Leskie pointed out that New Jersey Division of Fish and Wildlife has appropriated 60 deer management zones around the Garden State. Different sets of regulations apply to hunters in these areas, he said.
“When you hear us say antler-less deer, we’re basically referring to females but it also means male fawns and bucks that have shed their antlers,” Leskie said, adding, “hunters can’t necessarily identify if it’s a button buck or an antler-less buck.”
“A deer season is composed of six seasons, fall bow in September and October, early December is a six day fire arm season for buck, and we also have three permit seasons,” he said, noting these regulations were developed in the late 1960s to harvest excess deer, but Fish and Wildlife never meets its quota anymore, due to a slackening of interest in deer hunting by the public.
“It’s all coming to a head now: The hunters aren’t able to get to the agricultural areas to hunt and [they’re prevented from hunting] in more urban areas,” he pointed out.
Two major issues with the over-abundance of deer in the Garden State remain “damage to your crops of course, and every year New Jersey drivers report from 26,000 to 28,000 claims. In the late 1990s and early 2000’s, the deer population was booming here. There were deer dead on the side of the road everywhere here,” Leskie said.
“We got that down. This year we averaged about 50,000 deer, so the hunters have gotten to the point where the deer are accessible and they’ve gotten to them.”
Leskie showed some slides of drop nets used to contain families of wild turkeys, but noted drop nets with deer are just not a viable option.

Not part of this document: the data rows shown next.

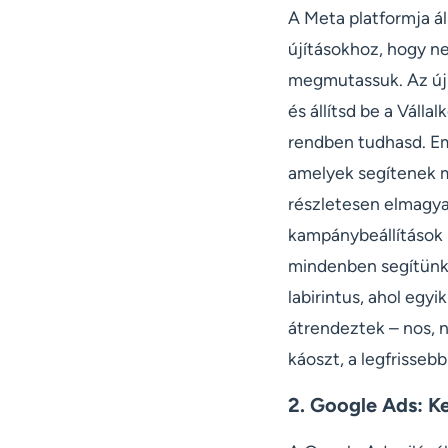
A Meta platformja á
újításokhoz, hogy ne
megmutassuk. Az új
és állítsd be a Váll
rendben tudhasd. Em
amelyek segítenek m
részletesen elmagy
kampánybeállítások 
mindenben segítünk 
labirintus, ahol eg
átrendeztek – nos, 
káoszt, a legfrisseb
2. Google Ads: K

“Fencing works, 8 foot or more, but it’s not just the cost of fencing by erecting the fencing and [over time,] breaches that may develop in the fencing and poles coming down.”
But the bottom line, he added, “is the farmers I’ve had who have a lot of fencing have no problems with deer.”
Leskie noted farmers are usually free to hunt the farms they live on, hunt without a license and get free permits for family members. Under Right-to-Farm regulations, farmers can of course invite hunters onto their property to shoot deer, and this is a good thing, “but the key here is hunting of antler-less deer, hunters coming onto your farm and shooting off bucks won’t be very effective over time,” he said.
Leskie urged soybean farmers exhausted from their battles with deer to get to know groups of hunters that can be found via the New Jersey Federation of Sportsmen’s’ Clubs.
“We’re working with them, the Farm Bureau and the USDA to get the communication thing together so that we can get some kind of program going,” he said, perhaps via an internet website.
“Right now, if you call up and say, ‘Can you send eight hunters over here this week — right now, other than myself and seven of my buddies — we don’t have any program in place yet.”